Proposed Means Street Historic District Sparks Debate

Stephannie Stokes / WABE

Means Street is a short narrow road near train tracks west of Georgia Tech. Square nondescript brick buildings rise up on each side.

As Bill Gould walks up the street, he says it gets its name from an early Atlanta landowner, Alexander Means. That name is part of what first drew Gould here almost 30 years ago.

“All these buildings were largely abandoned, covered in Kudzu with the windows all missing. And it was really beautiful, but a little bit edgy, scary and mean, so,” Gould says.

Gould ended up buying one of those buildings. Like many of the property owners on this street, he repurposed it. He turned it into lofts, where he’s lived since.

He points it out, a factory from the late 1800s.

“It used to be the Standard Oil Kentucky building,” Gould says. “It’s one of a number of buildings on Means street that were devoted to the petroleum industry at the turn of the century.”

The oil produced here supplied downtown Atlanta, he says.

Several other buildings down the street were for manufacturing, hundred year-old furniture plants. Around the corner, there are also early storefronts, dating back to the 1930s.

All of this, Gould says, makes it a special place.

“It’s really an entire block that has been preserved and left off the radar of Atlanta’s recent development,” Gould says.

Now, it could remain off that radar. The city has proposed making the dozen or so buildings around Means Street a historic district, because of their ties to west Atlanta’s early economy.

The area got the city’s attention because one building here was threatened recently. It was an old retail space that became a Georgia Tech mainstay, the Engineer’s Bookstore.

Its new owner wanted to demolish it to build a gas station. And that prompted an outcry from preservationists and people in the surrounding neighborhoods.

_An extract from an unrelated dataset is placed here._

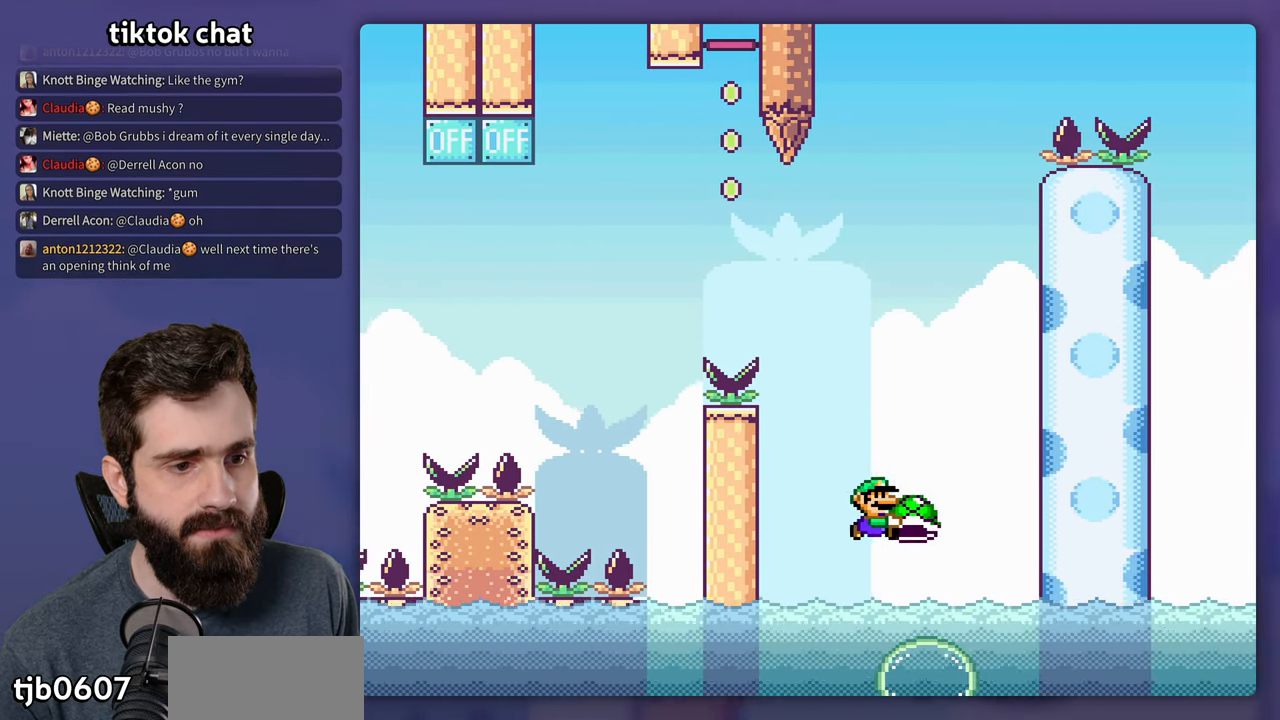
{"dt_ms": 500, "buttons": ["B", "Y"], "events": [[83, "DPAD_LEFT", "down"], [83, "DPAD_RIGHT", "up"], [416, "DPAD_LEFT", "up"]]}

But many of the other property owners around Means Street are not happy with the city’s solution.

“This came down on our heads like a ton of bricks,” says Derek Aynsley, president of Aderhold Properties.

His company owns several of the buildings in the small proposed district. One is a converted music studio. Another, the Roxy Hotel, is apartments.

Aynsley says, the majority of the property owners don’t want the extra rules that come with a historic district.

“It is extremely onerous in its denial of pre-existing property right. What can be done to the property into the future and more importantly what cannot be done,” he says.

For example, if he wants new windows on the warehouses he owns, he says he’ll need the city’s permission.

Ainsley says the historic district just seems like a ploy to keep a gas station from replacing a plain, one-story brick building.

“I would ask you to justify for me under what sets of standards, either architectural or cultural merit, that building deserves preserving,” Aynsley says.

The Atlanta Contemporary Art Center, whose home is along Means Street, is also opposing the designation. The director there says she worries it could stunt the organization’s growth.

The benefit of preserving Means Street, however, may outweigh the property owners’ concerns, according to City Council Member Ivory Young, who represents the area.

“It is really an asset for the whole city,” Young says.

Young also says the historic designation has support beyond the Means Street district, in the adjacent neighborhoods and in the rest of Atlanta.

“Means Street is an area that has a one of a kind flare and flavor,” Young says. “If we don’t take some extraordinary measures to protect that asset, it’s liable that almost anything could happen.”

And that is what Gould is worried about. He is now one of the only property owners backing the proposed district.

“Atlanta has a long history of not having a great deal of respect for its built history,” Gould says. “We’re very much a tear down and build new kind of city.”

He says the city should make an extra effort to preserve what’s left.

The proposal to protect Means Street with a local historic status needs the approval of the Atlanta City Council. The council is scheduled to vote on the issue Monday.